Distant red galaxies with lots of dust and forming stars 1,000 times faster than any nearby galaxy today. Also red galaxies, but already exhausted from forming stars at an early time and which will spend 50% or more of the life of the universe, aging irretrievably, without seeing new stars forming again in them. Galaxies whose image is terribly distorted by the gravitational lensing effect caused by the SMACS 0723 cluster. Or ultra-diffuse galaxies, much less dense than the Milky Way, which may have a very different origin associated with them , and of which we only knew a handful near us and yet they look perfect in this image from JWST.
Learn what the universe looked like
In JWST’s first deep-field image, you can even find out what the universe looked like before galaxies existed, because what fills this image that JWST doesn’t see directly, but will detect through unique spectroscopic abilities, is is dark matter. , which is several times more abundant in the universe than the matter that surrounds us, in our bodies, on the planets or in the stars. The work that was routinely done to detect distant candidate galaxies with Hubble and then observe, with great difficulty, low success rates and months, if not years of effort, with giant ground-based telescopes like the GTC, from from today JWST will do it in a matter of weeks, never before has there been such a powerful spectrograph in space. And this spectrograph will surely help us to understand the nature of the matter which dominates the mass of the universe, which we do not see, and which dominated and dominates its evolution long before the stars existed.
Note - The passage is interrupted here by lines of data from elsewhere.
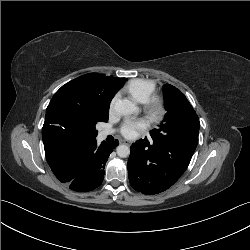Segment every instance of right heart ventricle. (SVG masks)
I'll use <instances>...</instances> for the list:
<instances>
[{"label":"right heart ventricle","instance_id":"1","mask_svg":"<svg viewBox=\"0 0 250 250\" xmlns=\"http://www.w3.org/2000/svg\"><path fill=\"white\" fill-rule=\"evenodd\" d=\"M125 90L135 101L145 103L154 94L156 84L152 80L134 79L127 84Z\"/></svg>","mask_w":250,"mask_h":250}]
</instances>
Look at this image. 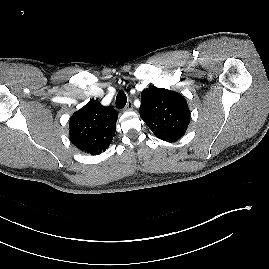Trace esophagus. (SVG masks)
Here are the masks:
<instances>
[{
  "mask_svg": "<svg viewBox=\"0 0 269 269\" xmlns=\"http://www.w3.org/2000/svg\"><path fill=\"white\" fill-rule=\"evenodd\" d=\"M133 109V103L131 100H129L124 108L125 111H130Z\"/></svg>",
  "mask_w": 269,
  "mask_h": 269,
  "instance_id": "34e87169",
  "label": "esophagus"
}]
</instances>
I’m finished. For some of us, the images from these days look extremely beautiful, for some reason we are dedicated to them (and they also make us nervous, we have a lot to learn about how to analyze this data). For others they seem spectacular, the vertigo of knowing that we are looking at the immensity of the cosmos, which we will never visit, undoubtedly excites our brain in a certain way and launches our curiosity and our imagination to try to understand . Others ask what is the point of studying the universe, a legitimate question, like all.
Perhaps, most likely, our lives and the cosmos are meaningless, but the fact is that they happen, everyone has their story and we humans like to tell and listen to stories, which last for longer. beyond our existence. Or maybe there is a meaning, the fact would then be that the universe ended (until today) giving rise to life on Earth, or maybe somewhere else and at another time? Again, the history of the cosmos would help us relativize, understand and transcend our limited time and our fleeting existence, at least that’s my dream.
cosmic void it is a section in which our knowledge of the universe is presented qualitatively and quantitatively. It aims to explain the importance of understanding the cosmos not only from a scientific point of view but also from a philosophical, social and economic point of view. The name “cosmic vacuum” refers to the fact that the universe is and is, for the most part, empty, with less than 1 atom per cubic meter, whereas in our environment, paradoxically, there are quintillion atoms per cubic meter, which invites us to reflect on our existence and the presence of life in the universe. The section is made up Pablo G. Perez Gonzalezresearcher at the Center for Astrobiology; Patricia Sanchez Blazquez, full professor at the Complutense University of Madrid (UCM); Yes Eve Villaverresearcher at the Center for Astrobiology.